Football's link to CTE

Tacklebar, which launched in 2016, has continued to gain popularity in a short amount of time.

In October, the company announced it had entered into a partnership with the Minnesota Vikings in a joint effort to further the adoption of the harness to youth football. On Nov. 17, the Minnesota Football Coaches Association announced a partnership with Tacklebar, as well.

It is part of an effort to make the game safer with some research linking the sport to chronic traumatic encephalopathy, commonly referred to as CTE, a degenerative brain disease.

An updated study published by the Journal of the American Medical Association released this past summer found that 177 of the 202 donated brains from deceased former football players across all levels had CTE.

Three of the 14 who had played only through high school had CTE, while the disease was not found in the two brains examined of those who played the game before high school. Forty-eight of 53 college players, nine of 14 semi-professional players and seven of eight players from the Canadian Football League had the disease. The study drew the most headlines for what it found among those who played in the NFL, with 110 of the 111 brains examined having CTE.

The study's senior author, Dr. Ann McKee, said in an interview with National Public Radio that there are cautions with the study. All the brains were donated by families of former players who had concerns about the person.

"So all the players in this study, on some level, were symptomatic," McKee told NPR.

McKee added that she believes there is a risk to playing football but that more research needs to be done, especially studies that look at young people playing the sport.

"Just like anything there is risks involved, but I also think those are athletes that have been exposed to regular physical contact for a long time," Hinrichs said of the NFL players found to have CTE in that study. "What we're talking about are kids at the youth and high school level. They're not going to be exposed to the violence and to the speed that some of those professional athletes absorb."

More changes coming?

Hinrichs, a coach in Alexandria since 1994, believes football has never been safer.

He has two sons playing flag football right now and will encourage them to play through tackle football as long as they want. Empting felt the same with his son, Michael, who just wrapped up his senior season playing quarterback and safety for the Cardinals.

"I don't know if people outside of coaching are aware how much high school, college coaches are taking this seriously and trying to make sure the game stays safe for everyone to play at all levels," Empting said. "This is a conversation that has been started and is going to continue."

Rules have been implemented in recent years at the college and NFL game to penalize, suspend or fine players for helmet-to-helmet hits.

Empting believes the use of a product like the Tacklebar is just a start at the youth level. He sees additional changes coming, with conversations already being had among coaches in Alexandria's sub-district meetings about things they could do collectively.

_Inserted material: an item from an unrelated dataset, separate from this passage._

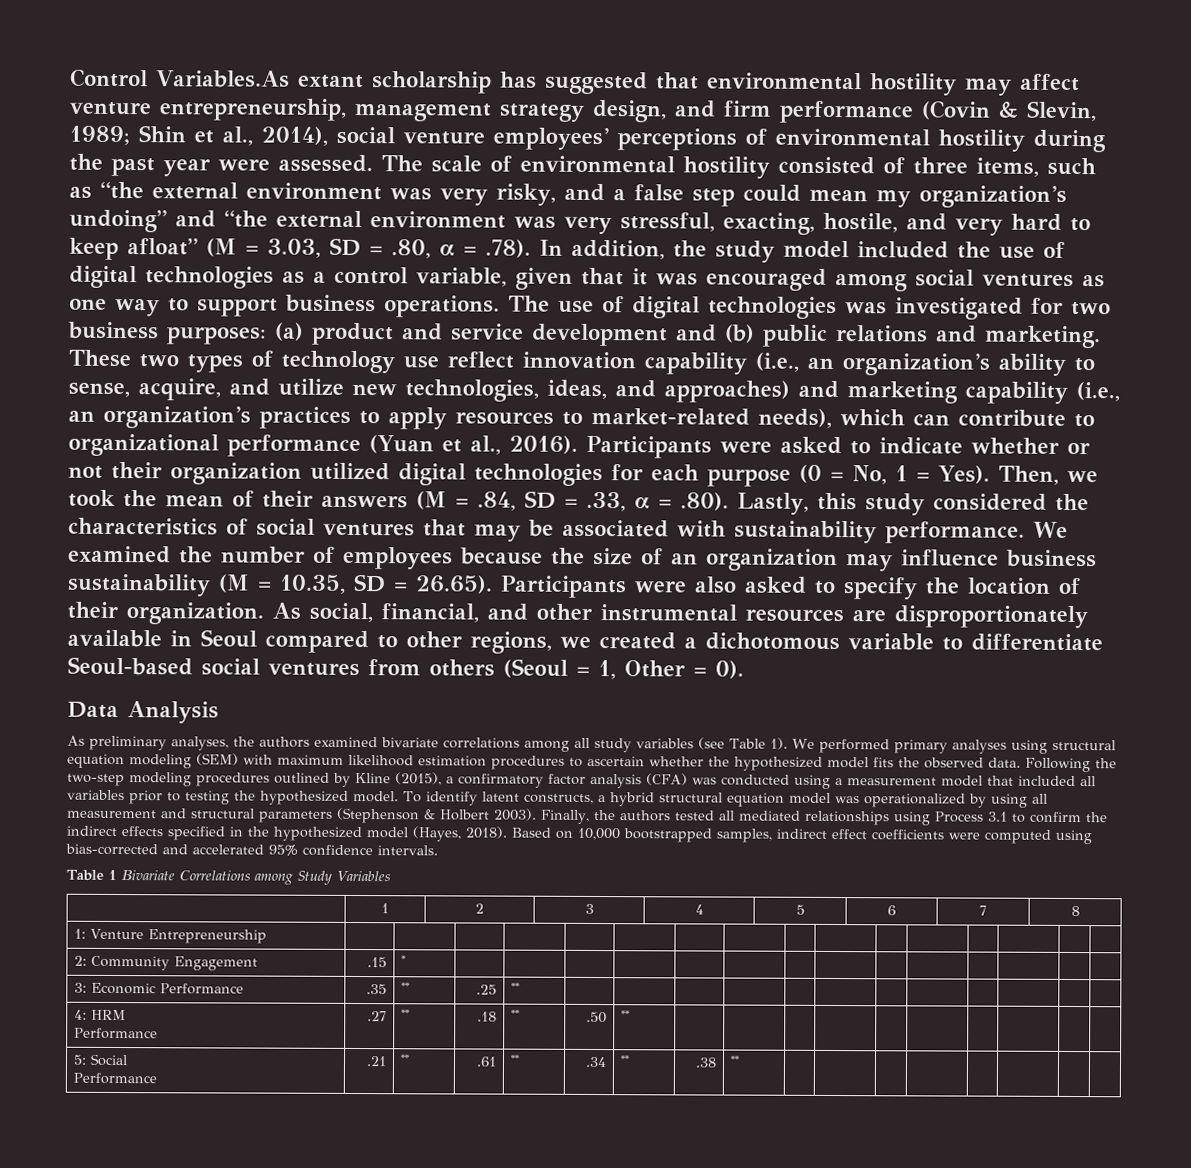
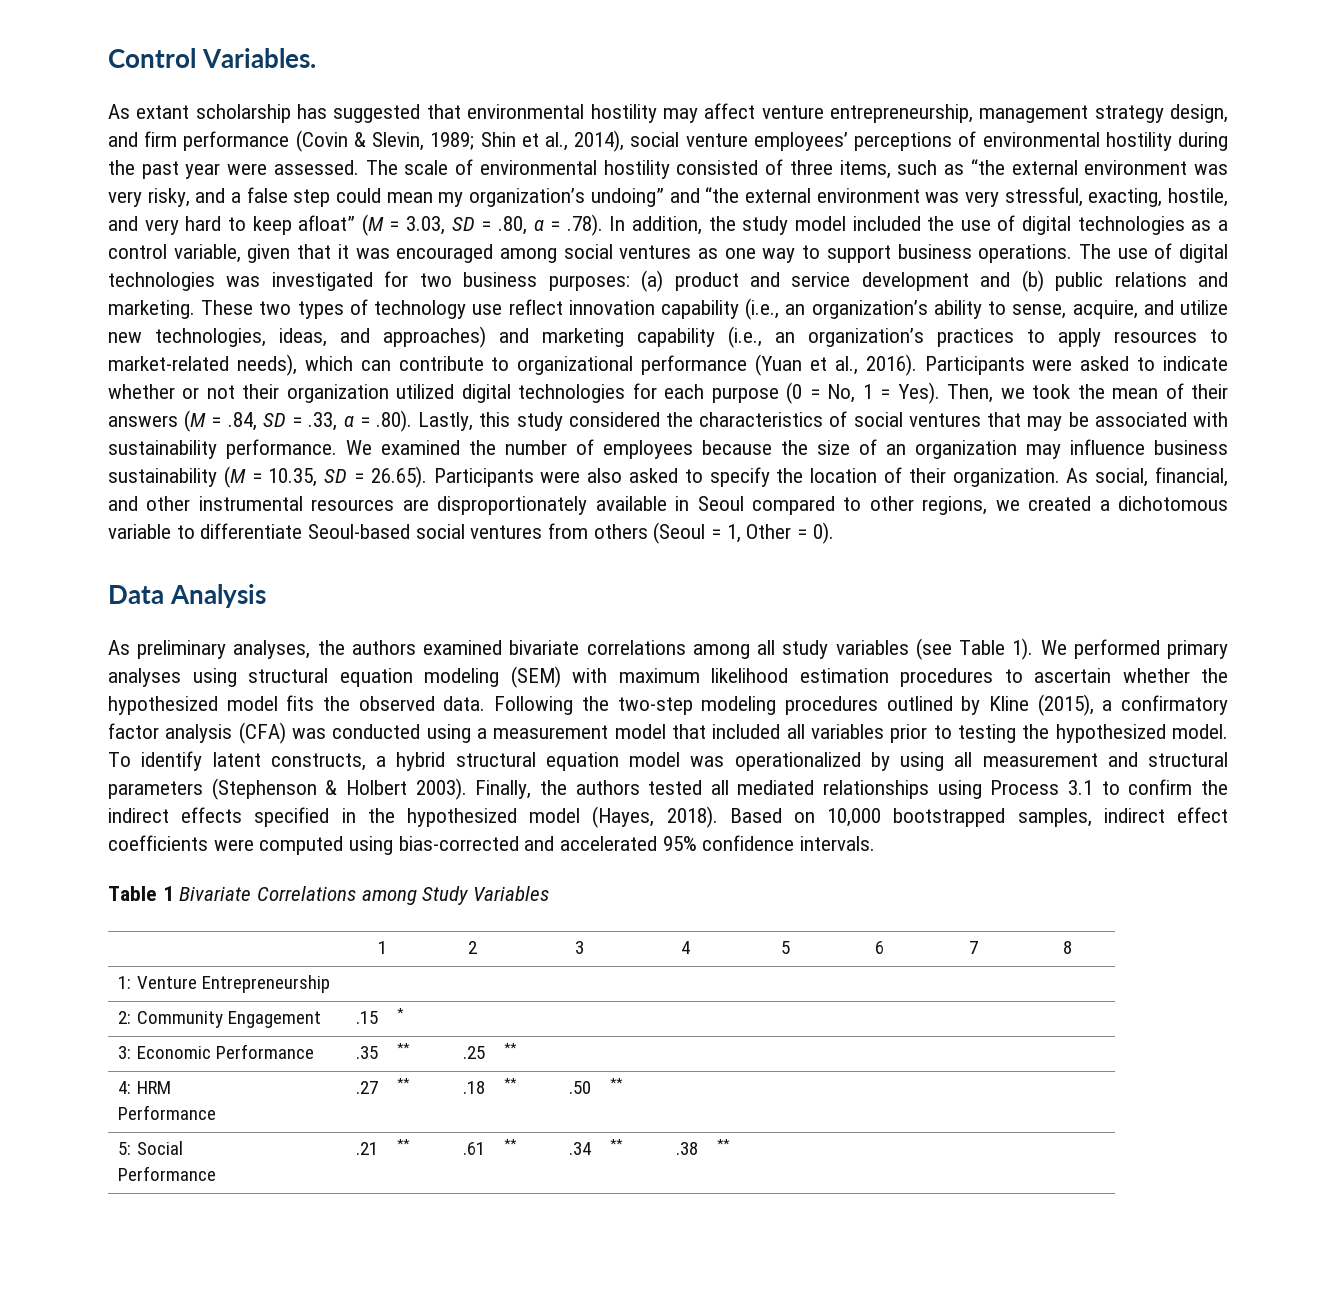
[156,70,290,88] Variables.As -> [202,48,317,68] [108,104,130,119] Variables. // As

At the high school level, practices have already changed. Everything from fewer practices to shorter periods with very little live tackling during the week.

"We've changed the way we operate and I think our numbers have come back," Hinrichs said. "They're not where they were 10, 15 years ago when we would have 100 seventh graders. We probably now have 50. We're hoping we can bring those numbers back up by having a different option for people when they're in fifth and sixth grade."

It is the first move in what could be more on the horizon as coaches try to make the game as safe as possible for more kids to play.

"I think we're moving in the right direction," Empting said. "I think football is a great game and we have people who are looking out for the game. Youth coaches, high school coaches, USA Football and the NFL are all getting involved on ways we can make the game safer and ensure it's going to be around for a long time."